Dynamic interactions between cortical and feedforward synaptic currents in two groups of model L4 Simple DS cells. A–D, From a group of 167 L4 cells that inherit all their DS and do not enhance it. E–H, From a different group of 176 L4 cells, cells that enhance DS well above that in the LGN input. Both groups were selected to receive the same Pref/Opp ratio of ∼1.8 in their LGN inputs. A, Phase of membrane current versus LGN phase in response to a drifting grating <SF = 3 c/d, TF = 10 Hz>. Opp phase is plotted vertically, and Pref phase horizontally.

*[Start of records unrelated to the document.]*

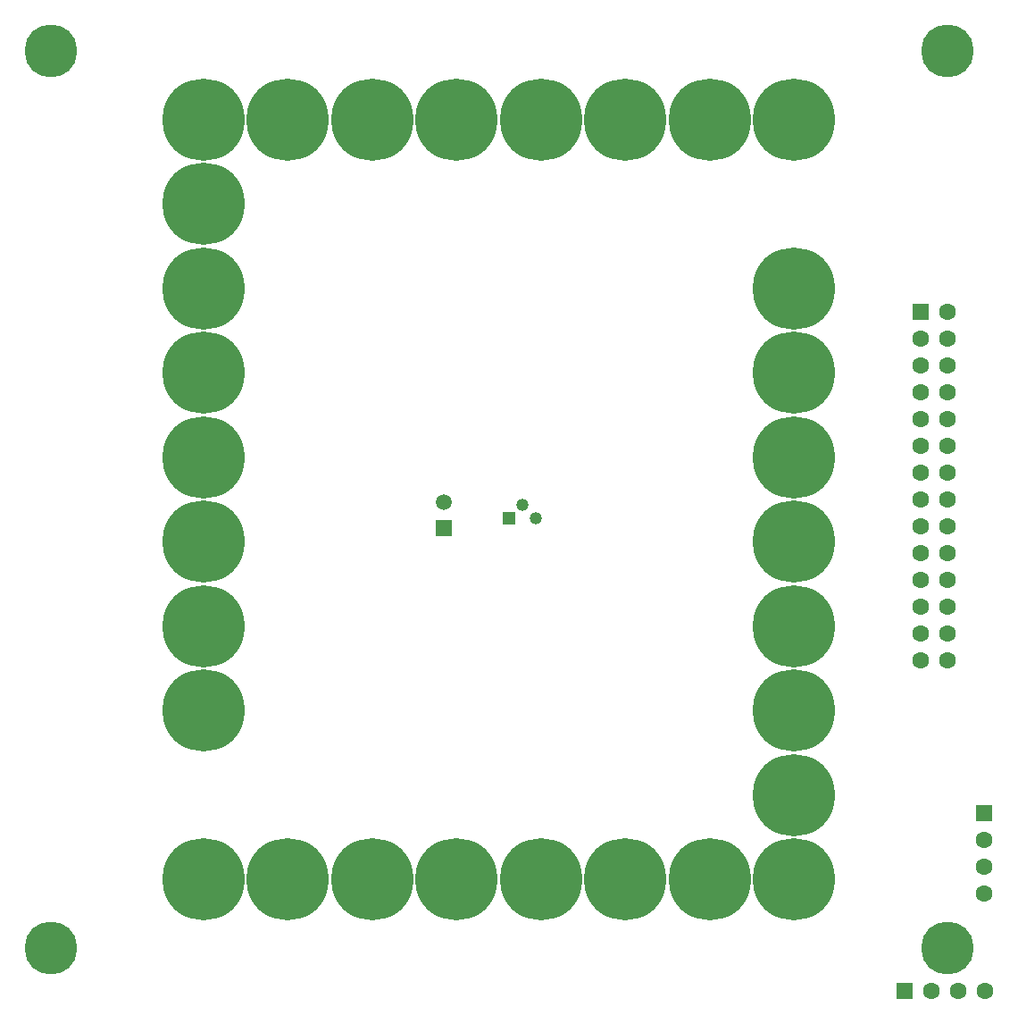
<source format=gbr>
%TF.GenerationSoftware,Altium Limited,Altium Designer,23.9.2 (47)*%
G04 Layer_Color=255*
%FSLAX45Y45*%
%MOMM*%
%TF.SameCoordinates,C134C5B9-E2B3-4718-B1A9-C3C336A3467B*%
%TF.FilePolarity,Positive*%
%TF.FileFunction,Pads,Bot*%
%TF.Part,Single*%
G01*
G75*
%TA.AperFunction,ComponentPad*%
%ADD45C,1.60000*%
%ADD46R,1.60000X1.60000*%
%TA.AperFunction,ViaPad*%
%ADD47C,5.00000*%
%TA.AperFunction,ComponentPad*%
%ADD48C,1.50000*%
%ADD49R,1.50000X1.50000*%
%ADD50C,7.80000*%
%ADD51R,1.60000X1.60000*%
%ADD52C,1.19200*%
%ADD53R,1.19200X1.19200*%
D45*
X4610000Y-4660000D02*
D03*
X4356000D02*
D03*
X4102000D02*
D03*
X4600000Y-3733000D02*
D03*
Y-3479000D02*
D03*
Y-3225000D02*
D03*
X4254000Y1016400D02*
D03*
X4000000Y-1269600D02*
D03*
X4254000Y1270400D02*
D03*
X4000000Y-1523600D02*
D03*
X4254000D02*
D03*
Y-1269600D02*
D03*
Y-1015600D02*
D03*
Y-761600D02*
D03*
Y-507600D02*
D03*
Y-253600D02*
D03*
Y400D02*
D03*
Y254400D02*
D03*
Y508400D02*
D03*
Y762400D02*
D03*
X4000000Y-1015600D02*
D03*
Y-761600D02*
D03*
Y-507600D02*
D03*
Y-253600D02*
D03*
Y400D02*
D03*
Y254400D02*
D03*
Y508400D02*
D03*
Y762400D02*
D03*
Y1016400D02*
D03*
Y1270400D02*
D03*
Y1524400D02*
D03*
X4254000D02*
D03*
Y1778400D02*
D03*
D46*
X3848000Y-4660000D02*
D03*
D47*
X4250000Y4250000D02*
D03*
X-4250000D02*
D03*
Y-4250000D02*
D03*
X4250000D02*
D03*
D48*
X-525000Y-25000D02*
D03*
D49*
Y-275000D02*
D03*
D50*
X2800000Y1200000D02*
D03*
Y400000D02*
D03*
Y-400000D02*
D03*
Y-1200000D02*
D03*
Y-2000000D02*
D03*
Y-2799999D02*
D03*
Y-3599999D02*
D03*
X-2800000Y1200000D02*
D03*
Y2000000D02*
D03*
Y-1200000D02*
D03*
Y-400000D02*
D03*
Y400000D02*
D03*
Y2800000D02*
D03*
X2800000Y3600000D02*
D03*
X-1200000D02*
D03*
X-2000000D02*
D03*
X1200000D02*
D03*
X2000000D02*
D03*
X400000D02*
D03*
X-400000D02*
D03*
X-2800000D02*
D03*
X-1200000Y-3600000D02*
D03*
X-2000000D02*
D03*
X1200000D02*
D03*
X2000000D02*
D03*
X400000D02*
D03*
X-400000D02*
D03*
X-2800000D02*
D03*
Y-2000000D02*
D03*
X2800000Y2000000D02*
D03*
D51*
X4600000Y-2971000D02*
D03*
X4000000Y1778400D02*
D03*
D52*
X223000Y-48000D02*
D03*
X350000Y-175000D02*
D03*
D53*
X96000D02*
D03*
%TF.MD5,55df874967ce8a297effe17728842f45*%
M02*

</source>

Note the wide spread of the phases especially in Opp (SD = 0.14 in the Opp direction). B, Medians of the cycle averages of LGN synaptic current; Pref (solid), Opp (dashed). F1 (in normalized units of s⁻¹) for the median are written above the plotted curves. C, Corresponding median synaptic currents (E + I) for L4 cells in Pref and Opp directions. D, Medians of the sums of LGN and cortical synaptic currents in Pref and Opp directions. The Pref/Opp ratio = 1.9 is roughly the same as for the LGN input in B. E–H are analogous to A–D for the second group of cells. Note that in E, the SD of the phase in the Opp direction (= 0.03) is much less than in A, and the Pref/Opp ratio (= 3.3) of the Summed LGN + Cort E + I current is higher in H than in D.